#### Page-level text extractions:

______________________________

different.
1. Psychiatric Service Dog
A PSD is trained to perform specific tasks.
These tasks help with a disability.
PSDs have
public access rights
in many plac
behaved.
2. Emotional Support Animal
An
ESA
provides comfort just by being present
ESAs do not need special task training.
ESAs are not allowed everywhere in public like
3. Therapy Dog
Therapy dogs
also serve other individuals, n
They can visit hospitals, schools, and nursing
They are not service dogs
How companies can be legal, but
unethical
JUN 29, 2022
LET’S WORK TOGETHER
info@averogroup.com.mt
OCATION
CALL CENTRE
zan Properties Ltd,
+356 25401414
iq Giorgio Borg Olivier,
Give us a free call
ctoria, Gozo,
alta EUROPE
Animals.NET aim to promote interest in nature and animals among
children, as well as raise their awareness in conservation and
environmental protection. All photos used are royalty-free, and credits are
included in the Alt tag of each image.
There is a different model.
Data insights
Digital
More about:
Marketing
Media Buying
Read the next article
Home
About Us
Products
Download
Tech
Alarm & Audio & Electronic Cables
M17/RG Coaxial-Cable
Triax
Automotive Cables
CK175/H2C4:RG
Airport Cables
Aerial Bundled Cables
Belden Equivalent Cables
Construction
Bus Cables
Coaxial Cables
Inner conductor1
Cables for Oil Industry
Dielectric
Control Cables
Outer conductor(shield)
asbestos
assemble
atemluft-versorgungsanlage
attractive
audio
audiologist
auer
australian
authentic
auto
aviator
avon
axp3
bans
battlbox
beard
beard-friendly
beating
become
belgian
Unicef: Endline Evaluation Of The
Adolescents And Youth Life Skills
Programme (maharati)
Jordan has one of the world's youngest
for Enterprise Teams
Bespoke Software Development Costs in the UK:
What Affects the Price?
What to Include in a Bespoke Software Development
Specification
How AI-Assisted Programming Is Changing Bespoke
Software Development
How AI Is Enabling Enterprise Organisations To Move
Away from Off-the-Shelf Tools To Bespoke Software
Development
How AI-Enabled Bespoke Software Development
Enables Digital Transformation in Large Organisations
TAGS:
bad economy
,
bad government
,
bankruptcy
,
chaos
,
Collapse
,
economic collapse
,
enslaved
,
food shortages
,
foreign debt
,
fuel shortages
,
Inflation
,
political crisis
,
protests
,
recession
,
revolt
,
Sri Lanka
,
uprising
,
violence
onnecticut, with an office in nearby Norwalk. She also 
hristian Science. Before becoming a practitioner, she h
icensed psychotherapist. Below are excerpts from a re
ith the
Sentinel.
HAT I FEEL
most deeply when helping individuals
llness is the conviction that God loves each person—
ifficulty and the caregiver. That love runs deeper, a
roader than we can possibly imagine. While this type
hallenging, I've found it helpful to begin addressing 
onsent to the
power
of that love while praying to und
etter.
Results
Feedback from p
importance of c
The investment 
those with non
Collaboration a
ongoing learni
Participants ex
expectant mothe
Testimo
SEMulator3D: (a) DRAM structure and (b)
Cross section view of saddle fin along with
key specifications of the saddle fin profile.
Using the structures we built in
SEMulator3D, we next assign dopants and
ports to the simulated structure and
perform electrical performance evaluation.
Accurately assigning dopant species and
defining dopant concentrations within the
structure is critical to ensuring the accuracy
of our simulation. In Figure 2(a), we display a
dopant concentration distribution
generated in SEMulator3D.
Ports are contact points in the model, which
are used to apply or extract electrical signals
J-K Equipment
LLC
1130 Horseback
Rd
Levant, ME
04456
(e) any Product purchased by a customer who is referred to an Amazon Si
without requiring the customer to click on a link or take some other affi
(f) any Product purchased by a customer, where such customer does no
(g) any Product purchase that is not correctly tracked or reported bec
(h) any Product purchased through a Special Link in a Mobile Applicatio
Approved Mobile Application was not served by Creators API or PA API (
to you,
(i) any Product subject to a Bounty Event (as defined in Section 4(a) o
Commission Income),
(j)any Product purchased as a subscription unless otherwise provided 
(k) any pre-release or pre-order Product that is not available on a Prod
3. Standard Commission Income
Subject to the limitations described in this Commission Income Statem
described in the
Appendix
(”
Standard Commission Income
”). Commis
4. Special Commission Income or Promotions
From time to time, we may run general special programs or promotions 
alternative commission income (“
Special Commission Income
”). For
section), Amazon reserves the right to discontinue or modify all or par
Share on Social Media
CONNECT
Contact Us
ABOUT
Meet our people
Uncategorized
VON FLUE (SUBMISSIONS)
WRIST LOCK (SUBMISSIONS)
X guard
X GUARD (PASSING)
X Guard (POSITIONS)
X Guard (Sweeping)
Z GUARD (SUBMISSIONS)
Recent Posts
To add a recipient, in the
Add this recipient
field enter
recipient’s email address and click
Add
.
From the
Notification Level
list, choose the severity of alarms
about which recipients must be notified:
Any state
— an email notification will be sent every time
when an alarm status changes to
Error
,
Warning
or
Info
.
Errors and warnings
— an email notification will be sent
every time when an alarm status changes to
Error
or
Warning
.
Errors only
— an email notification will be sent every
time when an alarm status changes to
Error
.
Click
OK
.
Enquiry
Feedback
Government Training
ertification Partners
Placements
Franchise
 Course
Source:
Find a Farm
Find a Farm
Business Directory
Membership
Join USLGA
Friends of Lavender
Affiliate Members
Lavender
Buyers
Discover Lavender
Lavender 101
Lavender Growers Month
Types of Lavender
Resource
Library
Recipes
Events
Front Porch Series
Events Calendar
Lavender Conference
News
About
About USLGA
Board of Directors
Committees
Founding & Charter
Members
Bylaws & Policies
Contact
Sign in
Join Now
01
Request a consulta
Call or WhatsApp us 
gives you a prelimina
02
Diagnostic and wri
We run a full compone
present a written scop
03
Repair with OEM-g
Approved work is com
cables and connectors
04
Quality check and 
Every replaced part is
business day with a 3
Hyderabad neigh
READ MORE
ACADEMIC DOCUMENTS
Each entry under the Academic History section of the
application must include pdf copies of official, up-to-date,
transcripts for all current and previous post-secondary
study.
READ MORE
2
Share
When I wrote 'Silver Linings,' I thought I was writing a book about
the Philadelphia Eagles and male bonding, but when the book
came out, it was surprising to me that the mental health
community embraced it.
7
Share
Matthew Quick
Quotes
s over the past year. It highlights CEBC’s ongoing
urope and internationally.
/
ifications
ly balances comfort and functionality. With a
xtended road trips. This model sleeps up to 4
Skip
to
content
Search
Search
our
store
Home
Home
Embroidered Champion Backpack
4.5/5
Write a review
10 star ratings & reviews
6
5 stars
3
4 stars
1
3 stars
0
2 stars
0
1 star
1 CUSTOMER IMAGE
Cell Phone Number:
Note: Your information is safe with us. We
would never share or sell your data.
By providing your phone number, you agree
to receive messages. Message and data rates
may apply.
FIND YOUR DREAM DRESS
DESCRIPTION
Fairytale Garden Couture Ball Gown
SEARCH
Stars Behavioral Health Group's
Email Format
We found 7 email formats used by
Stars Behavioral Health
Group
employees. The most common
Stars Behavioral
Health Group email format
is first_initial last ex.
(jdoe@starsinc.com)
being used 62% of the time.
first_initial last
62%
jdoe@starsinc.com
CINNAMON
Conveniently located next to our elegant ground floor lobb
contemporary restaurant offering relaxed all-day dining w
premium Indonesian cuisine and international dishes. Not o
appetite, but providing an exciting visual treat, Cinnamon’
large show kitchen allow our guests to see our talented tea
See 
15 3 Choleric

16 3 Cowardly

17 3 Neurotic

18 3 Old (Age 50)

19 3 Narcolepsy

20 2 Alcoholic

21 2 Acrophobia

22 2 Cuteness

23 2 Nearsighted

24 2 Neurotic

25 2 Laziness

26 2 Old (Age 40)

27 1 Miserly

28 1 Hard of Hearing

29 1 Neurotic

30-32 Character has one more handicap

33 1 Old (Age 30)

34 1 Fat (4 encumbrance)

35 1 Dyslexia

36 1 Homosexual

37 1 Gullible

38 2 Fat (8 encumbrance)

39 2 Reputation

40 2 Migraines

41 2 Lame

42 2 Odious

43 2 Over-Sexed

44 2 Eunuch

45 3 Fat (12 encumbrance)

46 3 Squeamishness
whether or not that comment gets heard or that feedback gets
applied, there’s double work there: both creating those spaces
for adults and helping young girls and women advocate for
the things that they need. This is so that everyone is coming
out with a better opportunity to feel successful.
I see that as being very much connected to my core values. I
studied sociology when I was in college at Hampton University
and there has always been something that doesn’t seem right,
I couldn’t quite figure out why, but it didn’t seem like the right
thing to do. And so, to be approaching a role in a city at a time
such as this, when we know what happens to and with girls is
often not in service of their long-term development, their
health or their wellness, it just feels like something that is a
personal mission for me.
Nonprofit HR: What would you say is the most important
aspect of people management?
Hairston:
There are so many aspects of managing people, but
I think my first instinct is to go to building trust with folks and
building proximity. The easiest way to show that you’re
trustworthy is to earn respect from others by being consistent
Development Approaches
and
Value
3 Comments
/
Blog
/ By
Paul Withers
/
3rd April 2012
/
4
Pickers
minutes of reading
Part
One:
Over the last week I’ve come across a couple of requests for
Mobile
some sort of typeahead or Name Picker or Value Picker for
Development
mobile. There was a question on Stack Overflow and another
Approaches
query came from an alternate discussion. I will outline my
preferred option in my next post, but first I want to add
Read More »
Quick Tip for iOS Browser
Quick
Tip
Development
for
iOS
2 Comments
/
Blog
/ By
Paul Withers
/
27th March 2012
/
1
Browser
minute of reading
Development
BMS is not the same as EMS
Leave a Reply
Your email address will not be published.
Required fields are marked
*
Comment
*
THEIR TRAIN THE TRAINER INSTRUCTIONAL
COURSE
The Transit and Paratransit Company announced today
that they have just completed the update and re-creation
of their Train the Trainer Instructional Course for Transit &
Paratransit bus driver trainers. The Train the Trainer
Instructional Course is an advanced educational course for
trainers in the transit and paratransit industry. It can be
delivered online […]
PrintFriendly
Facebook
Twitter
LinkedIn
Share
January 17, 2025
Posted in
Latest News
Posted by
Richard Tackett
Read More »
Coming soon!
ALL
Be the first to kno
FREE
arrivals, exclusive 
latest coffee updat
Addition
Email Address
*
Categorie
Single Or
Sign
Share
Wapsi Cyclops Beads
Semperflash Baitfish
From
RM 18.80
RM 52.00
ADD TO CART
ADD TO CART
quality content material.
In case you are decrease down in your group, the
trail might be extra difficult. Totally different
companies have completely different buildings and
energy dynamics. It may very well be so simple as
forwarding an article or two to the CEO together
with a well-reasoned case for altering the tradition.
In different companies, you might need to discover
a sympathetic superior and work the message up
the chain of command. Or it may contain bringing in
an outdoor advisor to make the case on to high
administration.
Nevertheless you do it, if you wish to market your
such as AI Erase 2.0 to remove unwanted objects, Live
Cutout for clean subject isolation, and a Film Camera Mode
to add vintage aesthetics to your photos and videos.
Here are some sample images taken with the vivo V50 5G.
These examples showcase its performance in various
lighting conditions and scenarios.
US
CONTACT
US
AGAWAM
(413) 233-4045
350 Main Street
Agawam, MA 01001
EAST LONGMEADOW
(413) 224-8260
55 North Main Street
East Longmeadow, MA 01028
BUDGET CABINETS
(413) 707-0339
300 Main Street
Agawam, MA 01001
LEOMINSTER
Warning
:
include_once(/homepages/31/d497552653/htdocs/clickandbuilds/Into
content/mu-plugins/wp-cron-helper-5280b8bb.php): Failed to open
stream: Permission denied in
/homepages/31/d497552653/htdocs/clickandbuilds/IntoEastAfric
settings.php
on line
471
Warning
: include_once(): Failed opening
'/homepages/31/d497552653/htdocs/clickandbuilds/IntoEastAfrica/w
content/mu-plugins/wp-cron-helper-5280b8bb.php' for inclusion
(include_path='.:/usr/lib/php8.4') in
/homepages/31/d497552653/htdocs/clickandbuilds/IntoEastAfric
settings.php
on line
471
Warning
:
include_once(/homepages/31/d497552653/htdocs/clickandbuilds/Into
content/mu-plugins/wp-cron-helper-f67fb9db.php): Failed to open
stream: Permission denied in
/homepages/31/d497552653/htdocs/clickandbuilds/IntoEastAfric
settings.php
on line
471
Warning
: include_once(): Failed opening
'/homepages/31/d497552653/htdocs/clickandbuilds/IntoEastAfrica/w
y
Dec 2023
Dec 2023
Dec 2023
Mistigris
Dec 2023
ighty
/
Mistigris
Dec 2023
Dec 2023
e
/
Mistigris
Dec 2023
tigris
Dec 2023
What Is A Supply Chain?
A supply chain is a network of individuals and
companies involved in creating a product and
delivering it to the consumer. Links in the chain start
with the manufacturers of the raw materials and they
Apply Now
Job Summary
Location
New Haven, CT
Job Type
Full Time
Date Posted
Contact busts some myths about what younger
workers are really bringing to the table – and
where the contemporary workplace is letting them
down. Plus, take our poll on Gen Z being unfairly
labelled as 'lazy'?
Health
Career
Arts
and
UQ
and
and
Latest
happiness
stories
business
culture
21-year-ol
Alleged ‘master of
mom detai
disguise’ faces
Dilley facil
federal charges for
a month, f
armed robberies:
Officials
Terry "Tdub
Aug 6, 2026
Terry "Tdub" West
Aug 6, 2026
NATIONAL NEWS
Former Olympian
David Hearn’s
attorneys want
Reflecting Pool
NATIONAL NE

______________________________

#### What to do:
Among the lines above, which ones include the word "must"? Copy them.

#### Answer box:
about which recipients must be notified:
application must include pdf copies of official, up-to-date,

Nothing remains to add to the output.